Collected data:
━━━━━━━━━━
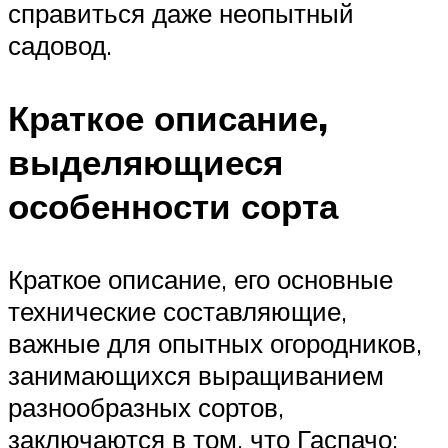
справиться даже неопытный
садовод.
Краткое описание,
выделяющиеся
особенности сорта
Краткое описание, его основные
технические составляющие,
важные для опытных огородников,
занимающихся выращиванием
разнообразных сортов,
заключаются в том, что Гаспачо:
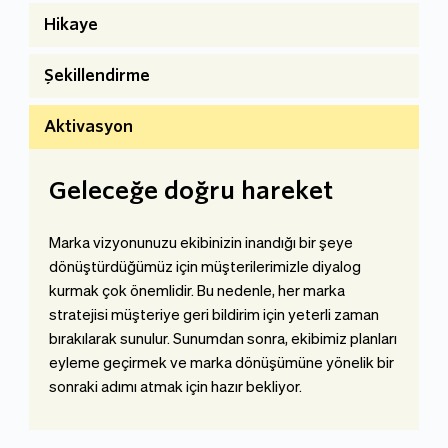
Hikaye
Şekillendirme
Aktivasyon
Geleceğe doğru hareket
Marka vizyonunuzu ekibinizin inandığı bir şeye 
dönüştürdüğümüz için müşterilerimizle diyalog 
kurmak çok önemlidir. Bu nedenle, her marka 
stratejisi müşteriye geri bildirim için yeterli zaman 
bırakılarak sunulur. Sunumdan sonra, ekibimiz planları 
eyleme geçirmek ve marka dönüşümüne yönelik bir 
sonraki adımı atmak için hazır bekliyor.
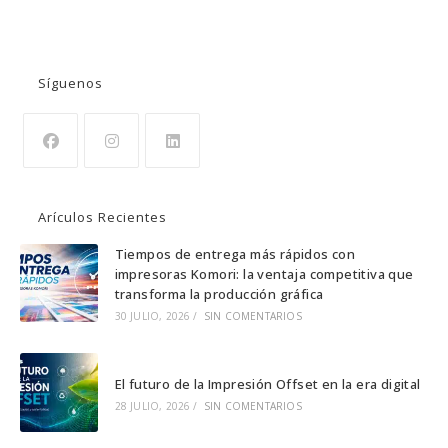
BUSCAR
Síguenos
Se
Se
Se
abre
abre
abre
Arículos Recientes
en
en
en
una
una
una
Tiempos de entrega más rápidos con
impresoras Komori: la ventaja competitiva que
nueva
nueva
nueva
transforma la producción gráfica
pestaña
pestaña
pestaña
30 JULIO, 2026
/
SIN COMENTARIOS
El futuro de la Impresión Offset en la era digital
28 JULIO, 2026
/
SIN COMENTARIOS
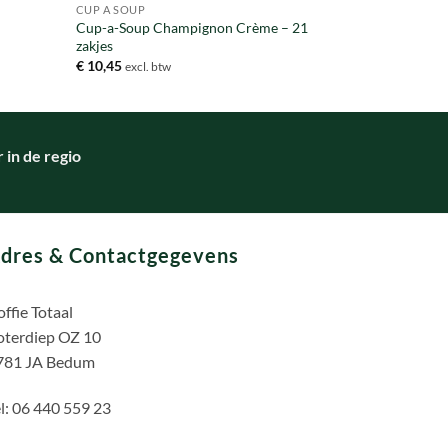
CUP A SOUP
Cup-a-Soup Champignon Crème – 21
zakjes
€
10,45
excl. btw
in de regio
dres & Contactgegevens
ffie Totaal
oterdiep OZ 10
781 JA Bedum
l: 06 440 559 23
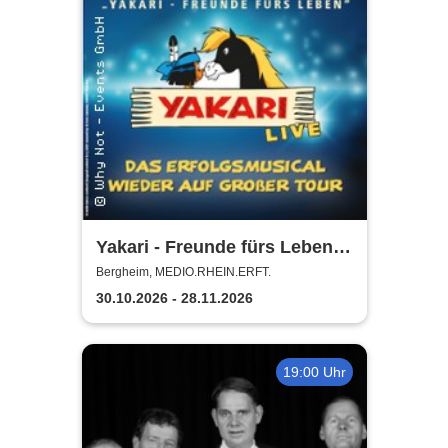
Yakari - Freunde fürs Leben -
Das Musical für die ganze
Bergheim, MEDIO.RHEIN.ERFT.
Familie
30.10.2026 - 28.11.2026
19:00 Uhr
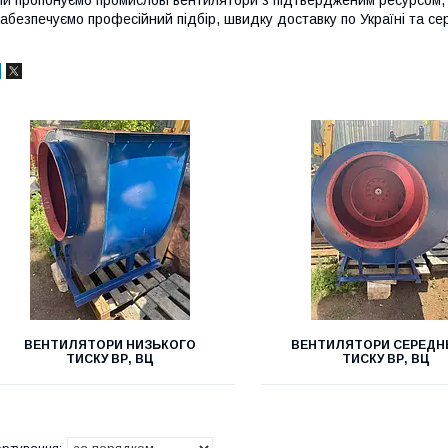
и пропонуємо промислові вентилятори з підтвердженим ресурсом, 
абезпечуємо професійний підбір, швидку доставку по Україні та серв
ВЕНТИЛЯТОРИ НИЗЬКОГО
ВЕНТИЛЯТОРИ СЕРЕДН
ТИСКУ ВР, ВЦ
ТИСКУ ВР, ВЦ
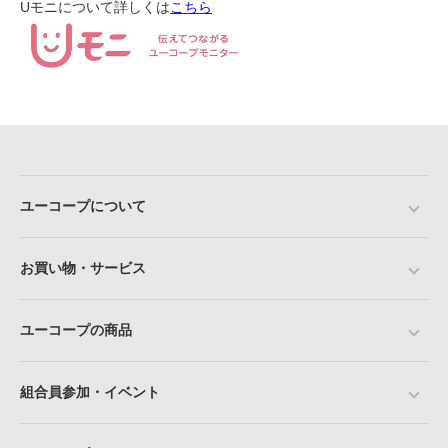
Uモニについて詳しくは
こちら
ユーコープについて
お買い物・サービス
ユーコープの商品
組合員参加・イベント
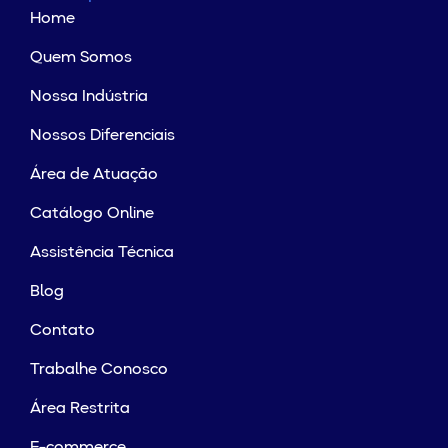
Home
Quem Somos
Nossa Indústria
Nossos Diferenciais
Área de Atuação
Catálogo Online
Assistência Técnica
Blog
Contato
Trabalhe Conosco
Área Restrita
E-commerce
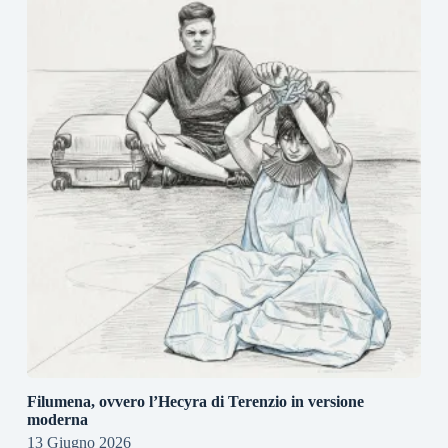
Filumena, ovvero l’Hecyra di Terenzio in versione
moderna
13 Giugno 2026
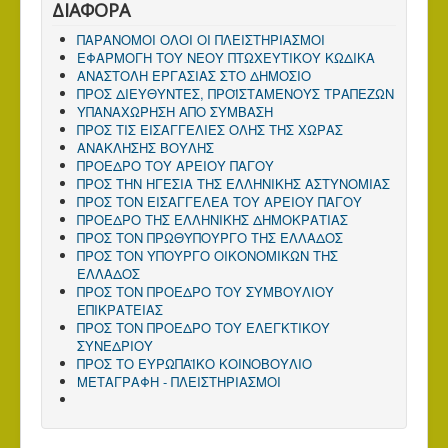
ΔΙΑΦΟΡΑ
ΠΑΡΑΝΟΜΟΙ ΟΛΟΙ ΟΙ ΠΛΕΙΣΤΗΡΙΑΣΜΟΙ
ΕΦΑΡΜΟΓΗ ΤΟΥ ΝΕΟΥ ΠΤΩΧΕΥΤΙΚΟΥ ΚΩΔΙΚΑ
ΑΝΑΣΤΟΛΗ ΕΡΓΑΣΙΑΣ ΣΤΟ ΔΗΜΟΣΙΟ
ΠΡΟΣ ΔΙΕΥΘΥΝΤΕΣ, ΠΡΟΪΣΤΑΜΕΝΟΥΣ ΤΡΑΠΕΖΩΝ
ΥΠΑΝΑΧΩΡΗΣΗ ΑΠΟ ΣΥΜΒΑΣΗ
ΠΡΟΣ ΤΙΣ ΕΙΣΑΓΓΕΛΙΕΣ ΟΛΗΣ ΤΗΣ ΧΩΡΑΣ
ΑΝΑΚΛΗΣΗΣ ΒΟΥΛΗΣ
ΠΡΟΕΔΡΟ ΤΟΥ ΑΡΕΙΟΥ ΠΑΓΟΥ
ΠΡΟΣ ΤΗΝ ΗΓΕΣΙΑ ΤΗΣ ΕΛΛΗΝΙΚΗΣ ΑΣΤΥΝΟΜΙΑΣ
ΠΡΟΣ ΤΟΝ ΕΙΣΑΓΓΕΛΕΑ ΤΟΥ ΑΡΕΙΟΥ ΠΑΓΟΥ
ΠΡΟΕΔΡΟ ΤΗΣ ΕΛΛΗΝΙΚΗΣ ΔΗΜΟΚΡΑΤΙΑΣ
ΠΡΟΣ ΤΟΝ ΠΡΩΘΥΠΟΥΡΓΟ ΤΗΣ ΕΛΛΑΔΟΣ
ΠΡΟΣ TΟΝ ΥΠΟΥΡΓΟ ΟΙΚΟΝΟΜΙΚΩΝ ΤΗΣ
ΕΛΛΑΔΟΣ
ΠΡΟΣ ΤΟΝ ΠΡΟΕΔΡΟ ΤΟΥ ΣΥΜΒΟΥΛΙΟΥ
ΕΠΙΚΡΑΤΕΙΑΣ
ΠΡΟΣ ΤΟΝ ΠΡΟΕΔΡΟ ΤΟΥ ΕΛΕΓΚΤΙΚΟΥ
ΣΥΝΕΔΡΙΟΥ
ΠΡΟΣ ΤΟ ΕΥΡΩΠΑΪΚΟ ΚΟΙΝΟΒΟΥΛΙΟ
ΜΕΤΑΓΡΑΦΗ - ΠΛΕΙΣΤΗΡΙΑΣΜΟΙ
━━━━━━━━━━
Instructions to follow
Your task is to copy every line in the entries that holds the string "ΑΡΕΙΟΥ".

Exercise answer
ΠΡΟΕΔΡΟ ΤΟΥ ΑΡΕΙΟΥ ΠΑΓΟΥ
ΠΡΟΣ ΤΟΝ ΕΙΣΑΓΓΕΛΕΑ ΤΟΥ ΑΡΕΙΟΥ ΠΑΓΟΥ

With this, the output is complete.